Death of Napoleon Bonaparte

Event
Sat, 05/05/1821
Napoleon's Death Mask.

Barry Edward O'Meara, an Irishman born in Newtown on Sea (now Blackrock), was the senior Navy surgeon on HMS Bellerophron who accompanied Napoleon into exile on St Helena and became Napoleon's personal physician in July 1815. O'Meara was expelled from Longwood house in July 1818 after the Governor, Sir Hudson Lowe, refused to accept his diagnosis concerning Napoleon's declining state of health, believing that O’Meara was being manipulated by the Emperor in an attempt to end his exile by being moved off the island to a more ‘healthy’ location. He was replaced by a Corsican surgeon, François Carlo Antommarchi who, amongst others irregularly attended Napoleon Bonaparte until the former Emperor's death at Longwood House, St Helena on 5 May 1821 at the age of 51.

Samples of Napoleon’s hair, taken when he was alive, revealed in tests in 1961 that they contained high levels of arsenic. It is now believed that there were high levels of arsenic in most people living in that period and that the arsenic was not the cause of his death, rumoured to have been administered by his British captors in an attempt to poison him.

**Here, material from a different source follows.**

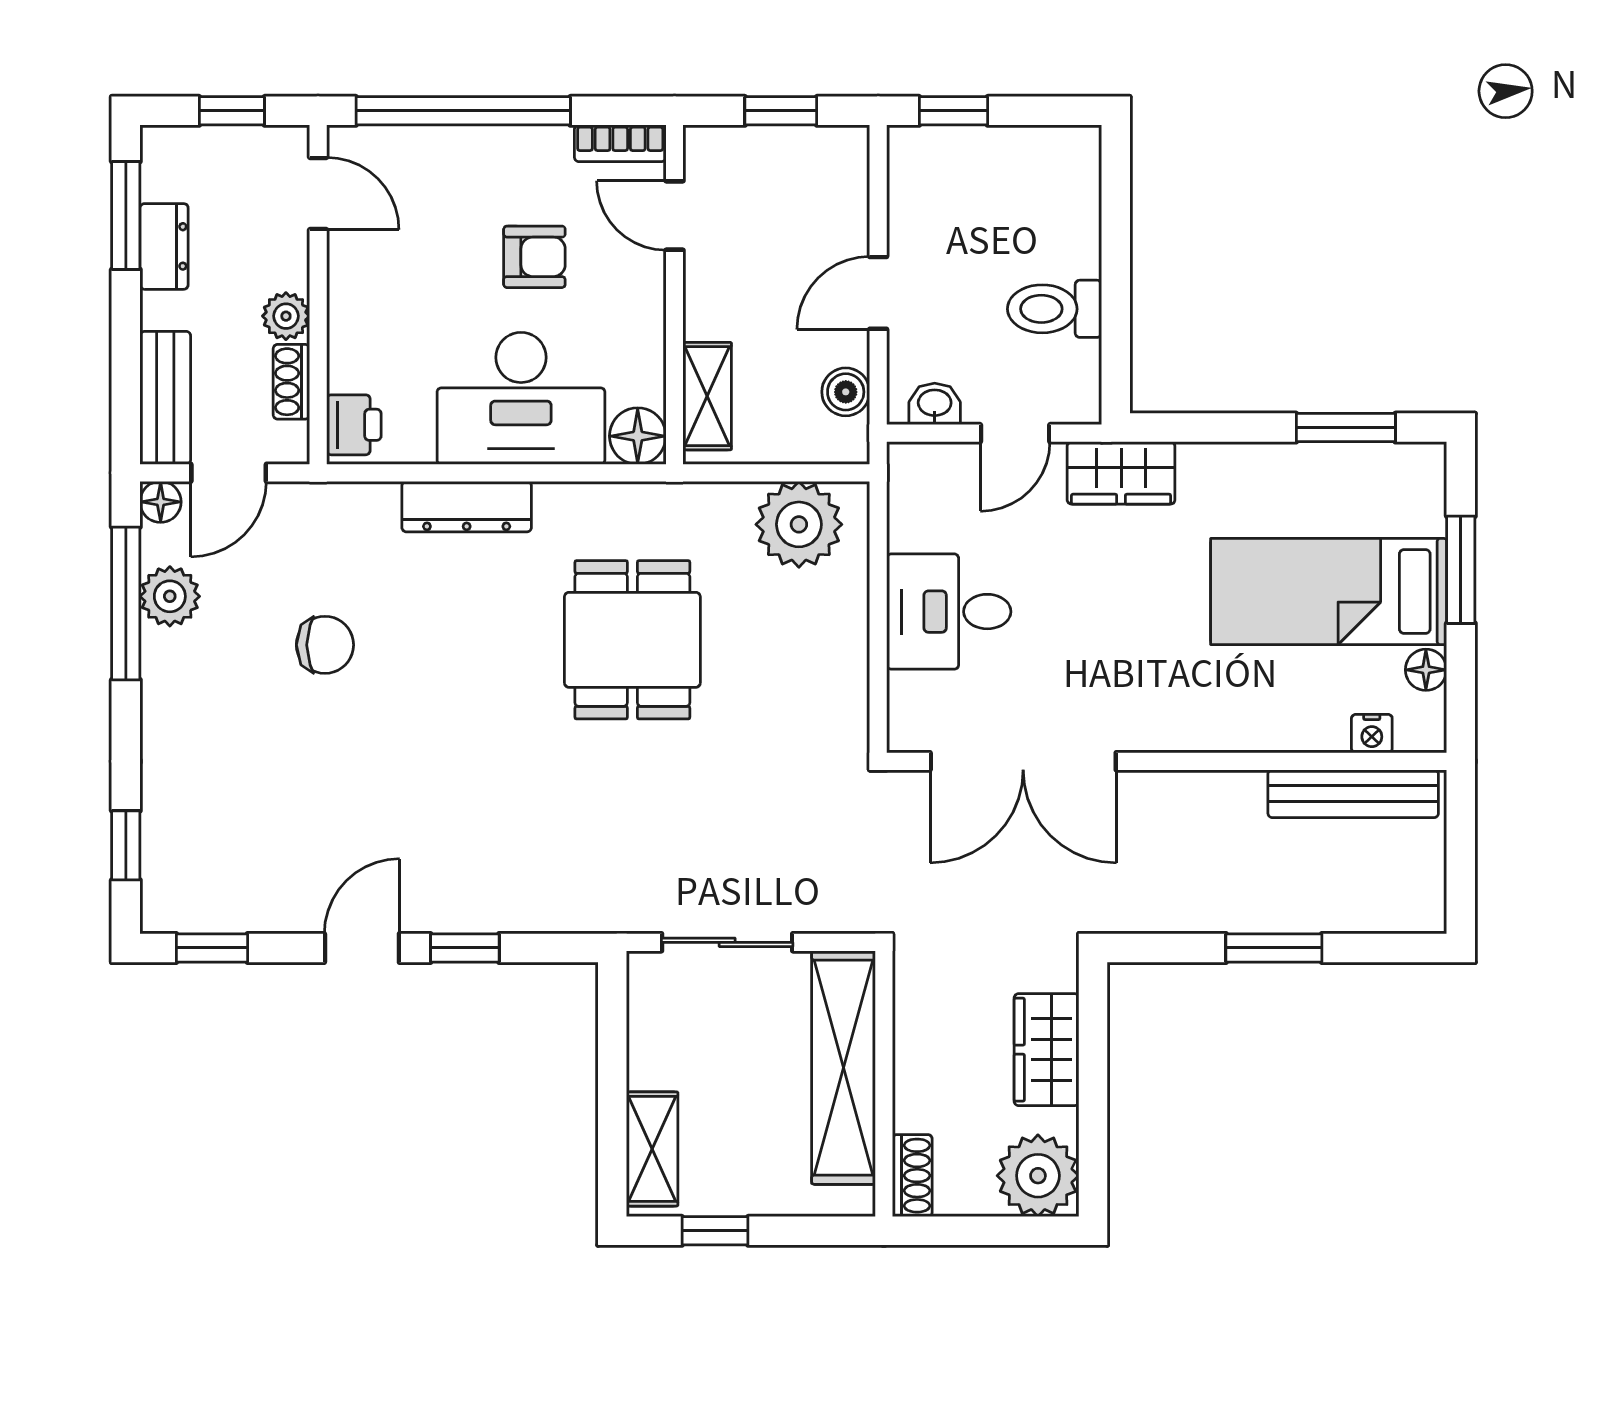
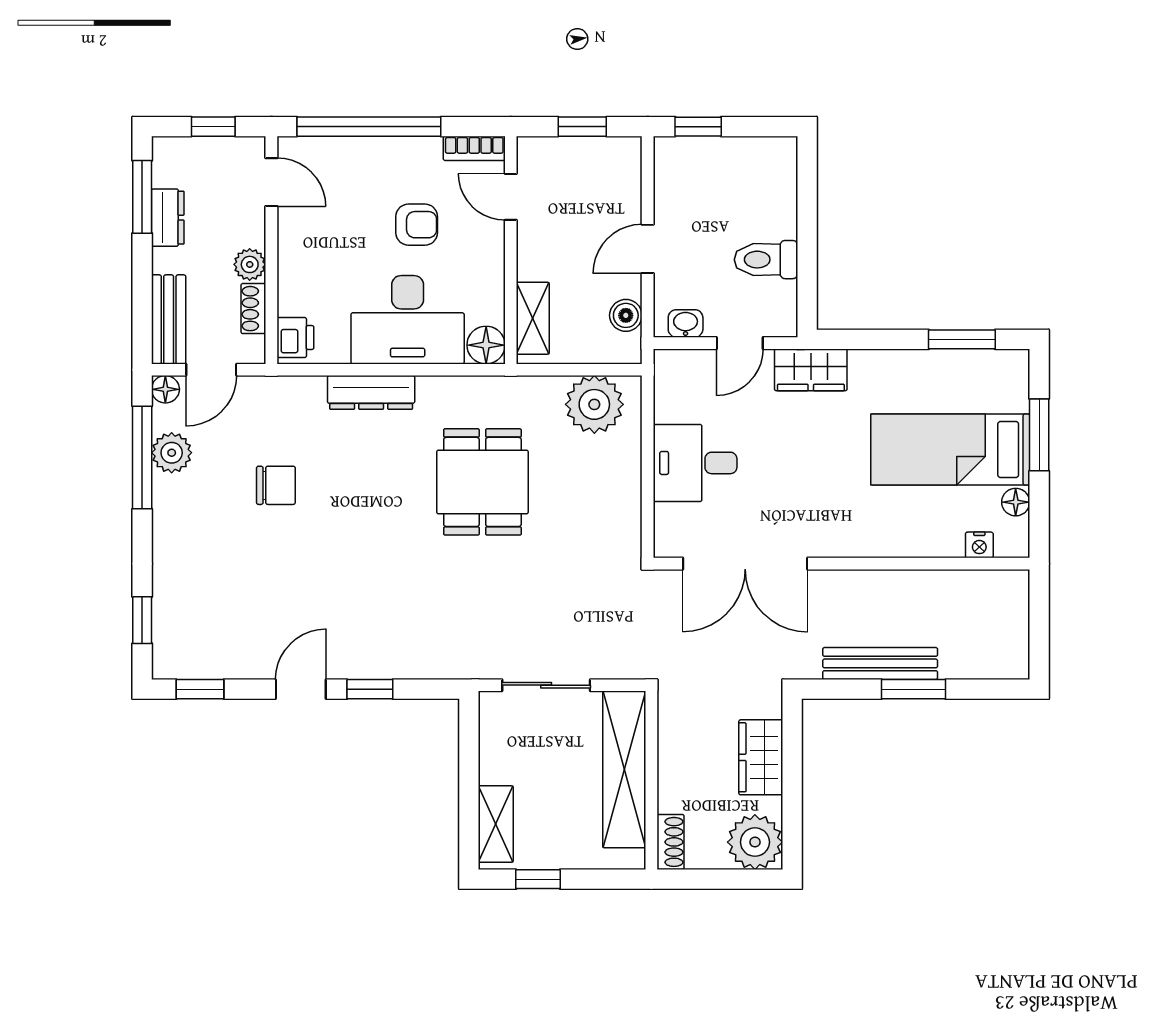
bench: (1353, 794) -> (880, 663), moved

In 2021, it was suggested by a professor of biomedical science that essential oils in his eau de cologne contributed to his deteriorating health and eventual death on St Helena where his post-mortem concluded that he had died of gastric cancer. Bonaparte believed towards the end of his life that he was suffering from the same ailment that had killed his father Carlo in 1785; there was a family history of gastric cancer.

It was said that Napoleon used some 60 bottles of eau de cologne a month from the early 1790s. He would regularly cover his body with cologne after washing or bathing. This included pouring it over his head and sometimes drinking diluted cologne. The professor claims that this would have exposed Napoleon to exceptional levels of these essential oils that included citrus fruits and lavender. The ethanol in the cologne would have encouraged the absorption of these oils and as ‘endocrine disruptors’ would likely have affected his hormone system. This may also account for witness descriptions of Napoleon’s enlarged breasts and hairless skin in addition to his unhealthy weight gain. It may be that the vanity of his cologne addiction contributed to the causes of his cancer.